What we have here is the Australia Institute using a methodology that they accept is still being debated by economists versus ABN AMRO using a methodology that is used universally by the private sector and the public sector for valuing assets. At the end of the day, Mr Speaker, which one would you take?

ACTEW - Sale

MR QUINLAN: Mr Speaker, my question is to the Chief Minister. Love it or hate it, the Australia Institute report clearly and succinctly articulates the fact that the only element of ACTEW's operation that is subject to any discernible risk is the electricity retail process.
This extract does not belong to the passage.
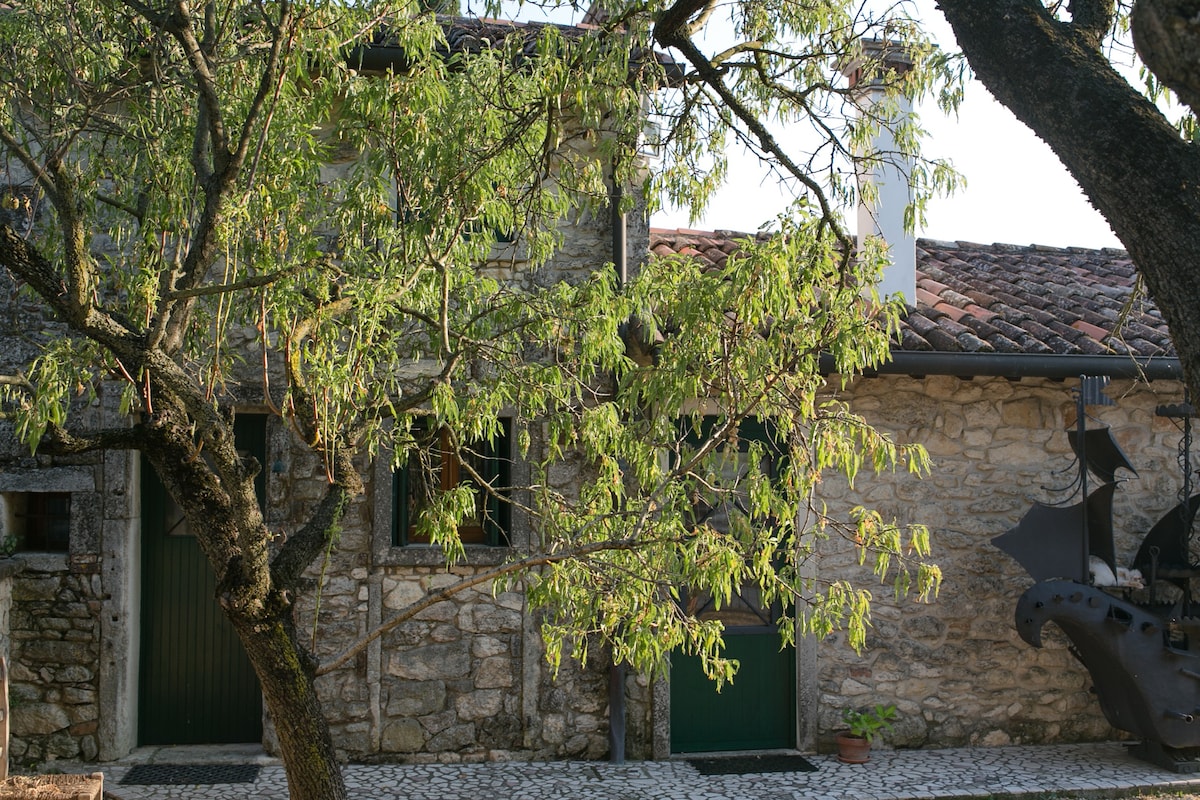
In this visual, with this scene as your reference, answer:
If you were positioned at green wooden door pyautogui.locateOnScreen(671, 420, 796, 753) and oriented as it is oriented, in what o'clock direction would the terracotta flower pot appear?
The terracotta flower pot is roughly at 10 o'clock from the green wooden door.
Is there any justification for considering the sale of water and sewerage operations and, in fact, the electricity hardware beyond the pursuit of $1 billion, or maybe $1.7 billion, to fund the superannuation liability and probably to buy votes over the remaining term of this Assembly? Will you now concede that the risk is isolated to the electricity retail business?

MS CARNELL: Mr Speaker, one of the fascinating things about the Australia Institute report is that, when it talks about the electricity retailing market, it indicates, as Mr Quinlan has, that the capacity to maintain the profitability or even the gross revenue from electricity retailing is, to quote Mr Quinlan, zip, non-existent, does not exist. They are Mr Quinlan's words. The Australia Institute do not actually say that in the report; they actually suggest that it is a bit shaky here.

Mr Speaker, we know - at least, I hope Mr Quinlan knows - that 30 per cent, I think, of the gross revenue of ACTEW last year came from electricity retailing. So, it is not an insignificant part of the gross revenue. In terms of profit, it was nearly $19m. Mr Speaker, I have to say, from my perspective, that that is quite a large amount of money. One of the things that the Australia Institute report does not do is take into account the risk of loss. I think that that is a fundamental problem with this report.